Saved data entries

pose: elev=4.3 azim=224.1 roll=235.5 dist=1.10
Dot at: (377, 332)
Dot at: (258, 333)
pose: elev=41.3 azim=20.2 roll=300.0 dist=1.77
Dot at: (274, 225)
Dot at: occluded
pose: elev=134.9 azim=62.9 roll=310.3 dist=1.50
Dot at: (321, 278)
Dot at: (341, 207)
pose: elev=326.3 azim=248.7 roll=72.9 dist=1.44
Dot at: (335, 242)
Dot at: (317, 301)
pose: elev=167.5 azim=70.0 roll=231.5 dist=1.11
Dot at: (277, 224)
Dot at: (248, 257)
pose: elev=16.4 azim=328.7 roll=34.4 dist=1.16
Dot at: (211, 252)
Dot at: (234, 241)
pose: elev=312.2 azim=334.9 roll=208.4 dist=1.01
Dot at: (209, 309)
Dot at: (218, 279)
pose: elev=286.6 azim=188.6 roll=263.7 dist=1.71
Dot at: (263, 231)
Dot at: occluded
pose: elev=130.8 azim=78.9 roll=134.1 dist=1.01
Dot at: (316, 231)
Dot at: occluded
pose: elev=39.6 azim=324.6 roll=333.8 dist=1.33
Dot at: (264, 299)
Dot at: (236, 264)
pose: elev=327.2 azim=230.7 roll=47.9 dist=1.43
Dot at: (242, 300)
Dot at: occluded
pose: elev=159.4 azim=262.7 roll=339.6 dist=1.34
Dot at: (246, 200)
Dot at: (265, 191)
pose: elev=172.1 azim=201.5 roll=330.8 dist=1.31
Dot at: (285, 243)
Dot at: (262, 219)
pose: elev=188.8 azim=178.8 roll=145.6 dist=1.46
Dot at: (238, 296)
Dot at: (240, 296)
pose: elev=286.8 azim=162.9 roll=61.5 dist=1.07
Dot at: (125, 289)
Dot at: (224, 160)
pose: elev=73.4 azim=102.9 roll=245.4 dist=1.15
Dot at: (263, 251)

**YOUR INSTRUCTIONS:** Quote the records from the line containing "pose: elev=327.2 azim=230.7" through the end of the records, reproducing each line verbatim.

**COMPLETED EXERCISE:**
pose: elev=327.2 azim=230.7 roll=47.9 dist=1.43
Dot at: (242, 300)
Dot at: occluded
pose: elev=159.4 azim=262.7 roll=339.6 dist=1.34
Dot at: (246, 200)
Dot at: (265, 191)
pose: elev=172.1 azim=201.5 roll=330.8 dist=1.31
Dot at: (285, 243)
Dot at: (262, 219)
pose: elev=188.8 azim=178.8 roll=145.6 dist=1.46
Dot at: (238, 296)
Dot at: (240, 296)
pose: elev=286.8 azim=162.9 roll=61.5 dist=1.07
Dot at: (125, 289)
Dot at: (224, 160)
pose: elev=73.4 azim=102.9 roll=245.4 dist=1.15
Dot at: (263, 251)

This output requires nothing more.